“A very strange illness!” he said, in the same jarring accents. “Remorse! Have you never heard of it, Geoffrey? [p 286] Neither medicine nor surgery are of any avail,—it is ‘the worm that dieth not, and the flame that cannot be quenched.’ Tut!—let us not talk of it,—no one can cure me,—no one will! I am past hope!”
“But remorse,—if you have it, and I cannot possibly imagine why, for you have surely nothing to regret,—is not a physical ailment!” I said wonderingly.
“And physical ailments are the only ones worth troubling about, you think?” he queried, still smiling that strained and haggard smile—“The body is our chief care,—we cosset it, and make much of it, feed it and pamper it, and guard it from so much as a pin-prick of pain if we can,—and thus we flatter ourselves that all is well,—all must be well!

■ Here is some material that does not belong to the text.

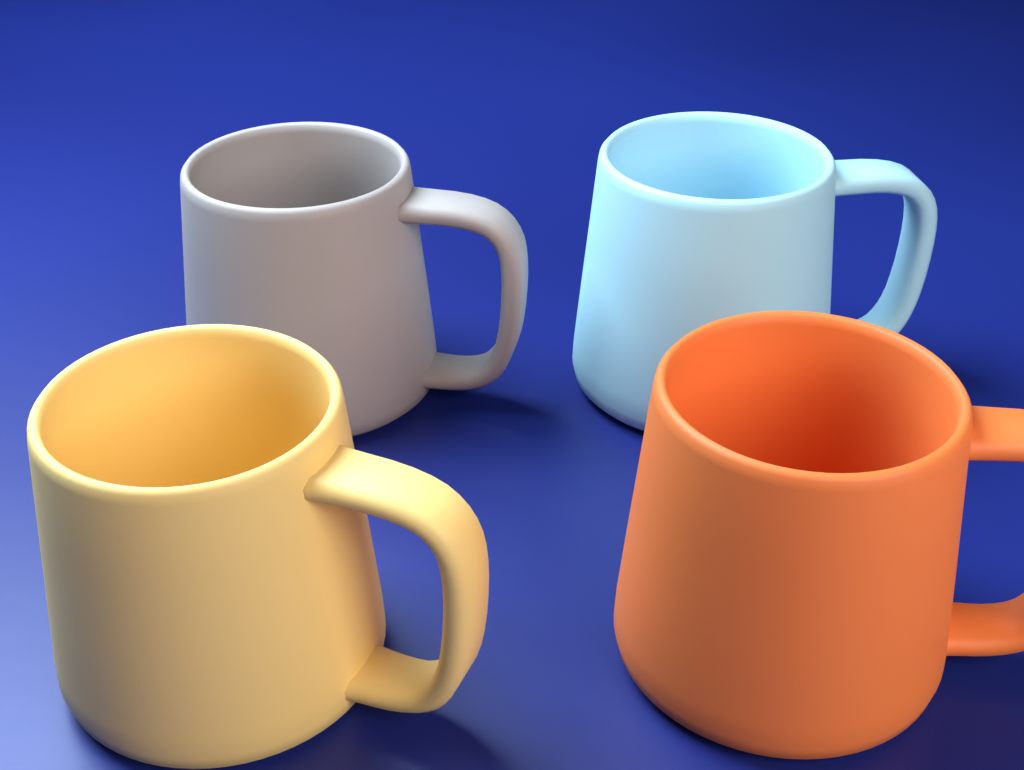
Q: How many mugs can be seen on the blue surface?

Yet it is but a clay chrysalis, bound to split and crumble with the growth of the moth-soul within,—the moth that flies with blind instinctiveness straight into the Unknown, and is dazzled by excess of light! Look out here,”—he went on with an abrupt and softer change of tone—“Look out at the dreamful shadowy beauty of your gardens now! The flowers are asleep,—the trees are surely glad to be disburdened of all the gaudy artificial lamps that lately hung upon their branches,—there is the young moon pillowing her chin on the edge of a little cloud and sinking to sleep in the west,—a moment ago there was a late nightingale awake and singing. You can feel the breath of the roses from the trellis yonder! All this is Nature’s work,—and how much fairer and sweeter it is now than when the lights were ablaze and the blare of band-music startled the small birds in their downy nests!—Yet ‘society’ would not appreciate this cool dusk, this happy solitude;—‘society’ prefers a false glare to all true radiance. And what is worse it tries to make true things take a second place as adjuncts to sham ones,—and there comes in the mischief.”

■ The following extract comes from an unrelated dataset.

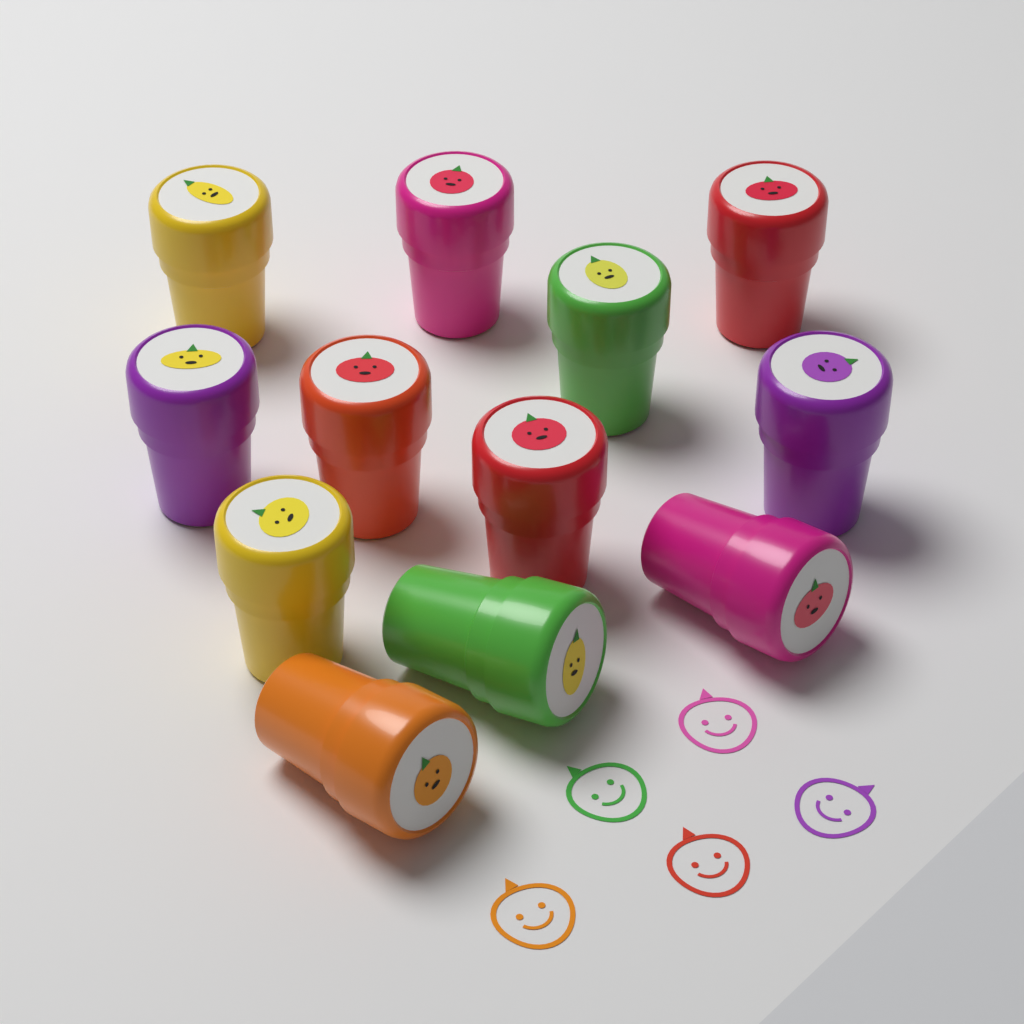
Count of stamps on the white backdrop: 12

“It is just like you to run down your own indefatigable labours in the splendid successes of the day,”—I said laughing—“You may call it a ‘false glare’ if you like, but it has been a most magnificent spectacle,—and certainly in [p 287] the way of entertainments it will never be equalled or excelled.”

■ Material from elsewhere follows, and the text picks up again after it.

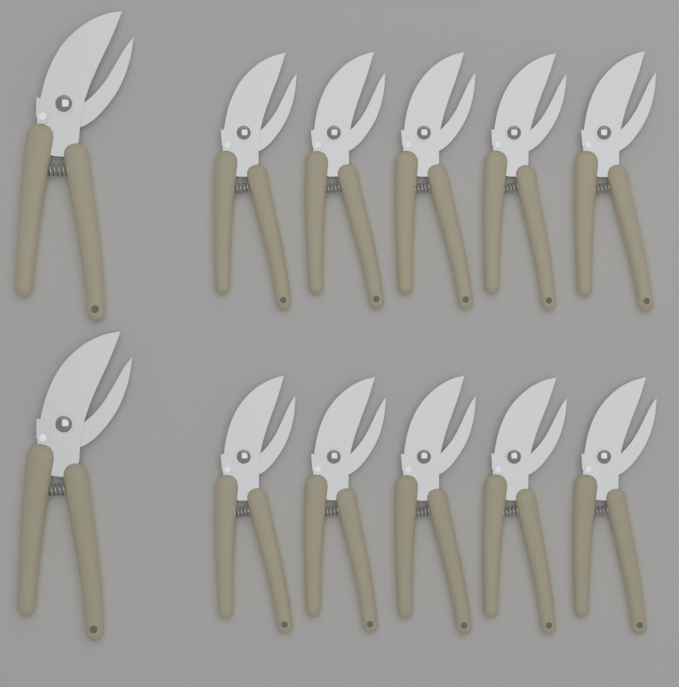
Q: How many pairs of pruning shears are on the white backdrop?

“It will make you more talked about than even your ‘boomed’ book could do!” said Lucio, eyeing me narrowly.
“Not the least doubt of that!” I replied—“Society prefers food and amusement to any literature,—even the greatest. By-the-by, where are all the ‘artistes,’—the musicians and dancers?”
“Gone!”
“Gone!” I echoed amazedly—“Already! Good heavens! have they had supper?”
“They have had everything they want, even to their pay,” said Lucio, a trifle impatiently—“Did I not tell you Geoffrey, that when I undertake to do anything, I do it thoroughly or not at all?”
I looked at him,—he smiled, but his eyes were sombre and scornful.